Before the establishment of the association 14 years ago, local farmers used to operate in a subsistence manner, mainly producing milk for domestic consumption.
Today, with the assistance of ZADF, over 38 small farmers are major suppliers of milk. A field officer with ZADF, Richard Wiskot, said he was impressed by how the smallholder farmers had managed to adapt to new farming technologies.
“We have managed to train farmers to adopt new technology as well as diary management. We also link them to markets so that they sell their products at competitive and viable prices,” he said.
So far they have established 14 milk centres in Mutasa district, where farmers receive fair prices for their produce.
Amos Chitungo praised ZADF for its sterling effort to empower the small holder dairy farmers.
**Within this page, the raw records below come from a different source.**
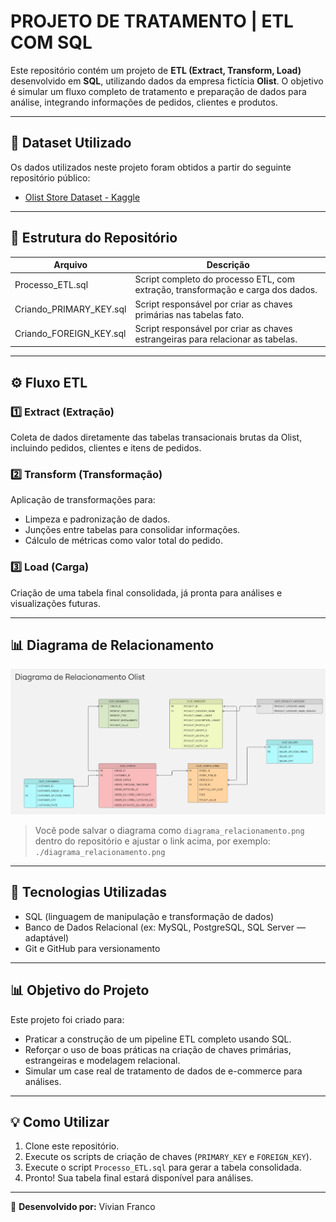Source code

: # PROJETO DE TRATAMENTO | ETL COM SQL

Este repositório contém um projeto de **ETL (Extract, Transform, Load)** desenvolvido em **SQL**, utilizando dados da empresa fictícia **Olist**. O objetivo é simular um fluxo completo de tratamento e preparação de dados para análise, integrando informações de pedidos, clientes e produtos.

---

## 🔗 Dataset Utilizado
Os dados utilizados neste projeto foram obtidos a partir do seguinte repositório público:

- [Olist Store Dataset - Kaggle](https://www.kaggle.com/datasets/olistbr/brazilian-ecommerce)

---

## 📂 Estrutura do Repositório

| Arquivo                   | Descrição                                                                 |
|-------------------|--------------------------------------------------------------------------------|
| Processo_ETL.sql          | Script completo do processo ETL, com extração, transformação e carga dos dados. |
| Criando_PRIMARY_KEY.sql   | Script responsável por criar as chaves primárias nas tabelas fato.  |
| Criando_FOREIGN_KEY.sql   | Script responsável por criar as chaves estrangeiras para relacionar as tabelas. |


---

## ⚙️ Fluxo ETL

### 1️⃣ Extract (Extração)
Coleta de dados diretamente das tabelas transacionais brutas da Olist, incluindo pedidos, clientes e itens de pedidos.

### 2️⃣ Transform (Transformação)
Aplicação de transformações para:
- Limpeza e padronização de dados.
- Junções entre tabelas para consolidar informações.
- Cálculo de métricas como valor total do pedido.

### 3️⃣ Load (Carga)
Criação de uma tabela final consolidada, já pronta para análises e visualizações futuras.

---

## 📊 Diagrama de Relacionamento
<img src= "https://github.com/Vivian-M03/olist-etl-project/blob/main/Imagens/Official_Entity_Relationship_Diagram_OLIST.jpg">

> Você pode salvar o diagrama como `diagrama_relacionamento.png` dentro do repositório e ajustar o link acima, por exemplo: `./diagrama_relacionamento.png`

---

## 🚀 Tecnologias Utilizadas
- SQL (linguagem de manipulação e transformação de dados)
- Banco de Dados Relacional (ex: MySQL, PostgreSQL, SQL Server — adaptável)
- Git e GitHub para versionamento

---

## 📊 Objetivo do Projeto
Este projeto foi criado para:
- Praticar a construção de um pipeline ETL completo usando SQL.
- Reforçar o uso de boas práticas na criação de chaves primárias, estrangeiras e modelagem relacional.
- Simular um case real de tratamento de dados de e-commerce para análises.

---

## 💡 Como Utilizar
1. Clone este repositório.
2. Execute os scripts de criação de chaves (`PRIMARY_KEY` e `FOREIGN_KEY`).
3. Execute o script `Processo_ETL.sql` para gerar a tabela consolidada.
4. Pronto! Sua tabela final estará disponível para análises.

---

🧰 **Desenvolvido por:** Vivian Franco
The former teacher said ever since he started receiving assistance from ZADF, milk production had increased at his three hectare plot.
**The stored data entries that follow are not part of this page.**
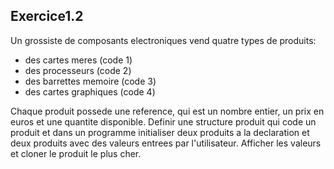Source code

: ## Exercice1.2

Un grossiste de composants electroniques vend quatre types de produits:
- des cartes meres (code 1)
- des processeurs (code 2)
- des barrettes memoire (code 3)
- des cartes graphiques (code 4)

Chaque produit possede une reference, qui est un nombre entier, un prix en euros et une quantite disponible. Definir une structure produit qui code un produit et dans un programme initialiser deux produits a la declaration et deux produits avec des valeurs entrees par l'utilisateur. Afficher les valeurs et cloner le produit le plus cher.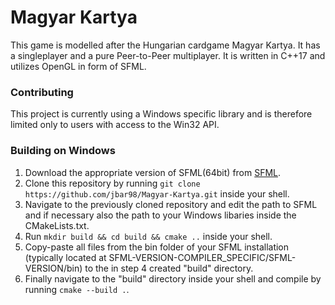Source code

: # Magyar Kartya

This game is modelled after the Hungarian cardgame Magyar Kartya. It has a singleplayer and a pure Peer-to-Peer multiplayer. It is written in C++17 and utilizes OpenGL in form of SFML.


### Contributing
This project is currently using a Windows specific library and is therefore limited only to users with access to the Win32 API.

### Building on Windows
1. Download the appropriate version of SFML(64bit) from [SFML](https://www.sfml-dev.org/download/sfml/2.5.1/).
2. Clone this repository by running `git clone https://github.com/jbar98/Magyar-Kartya.git` inside your shell.
3. Navigate to the previously cloned repository and edit the path to SFML and if necessary also the path to your Windows libaries inside the CMakeLists.txt.
4. Run `mkdir build && cd build && cmake ..` inside your shell.
5. Copy-paste all files from the bin folder of your SFML installation (typically located at SFML-VERSION-COMPILER_SPECIFIC/SFML-VERSION/bin) to the 
in step 4 created "build" directory.
6. Finally navigate to the "build" directory inside your shell and compile by running `cmake --build .`.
He has a mixture of 20 Holsten and Red Dane cattle. “On zero percent grazing system I feed the cattle in their pens from the hay bales, which I produce on my small piece of land,” said Chitungo.
He usually gets 25 litres of milk daily. “We milk the cows at 6am, 1 pm and 8 pm in the evening. I have state of the art milking machine and storage equipment which I got with the assistance from ZADF,” said Chitungo. But he bemoaned lack of technical and financial support from the government.
“There is lack of information and financial support to upcoming dairy farmers. Government should seriously consider funding the dairy sector because it has the capacity to generate foreign currency and create employment,” said Chitungo.
“From early days small holder farmers used to play a pivotal role in supplying milk to the then Dairy Marketing Board(DMB).The challenge now is that they lag behind in terms of technology and government, with the assistance of NGOs, should chip in to support them,” he added.
ZADF chairman Craig Follwell said the small-scale diary sector had played a pivotal role in sustaining the local industry. Ten million litres has been collected at milk collection centres across the country since they started the programme last year. His organisation has signed a three year partnership with We Effect (formerly Swedish Cooperative Centre) this year to enable it to continue improving their capacity to provide member services.
“If we give help to small scale dairy farmers this will lead to improved livelihoods and job creation within our dairy industry, “he said, adding that ZADF has become a source of impartial information to the sector. “If we continue to work together, along with all our partners, we will succeed in our efforts to restore self-sufficiency to the industry. We will succeed in increasing our production to enable exports of quality products as we did in the past,” said Follwell.
The national herd currently stands at 5.3 million but out of this only 0.05 percent(26,502) cattle are dairy cows, producing only 54 million litres per annum as compared to 256 million litres in the 1990s when the dariy herd was 191,000.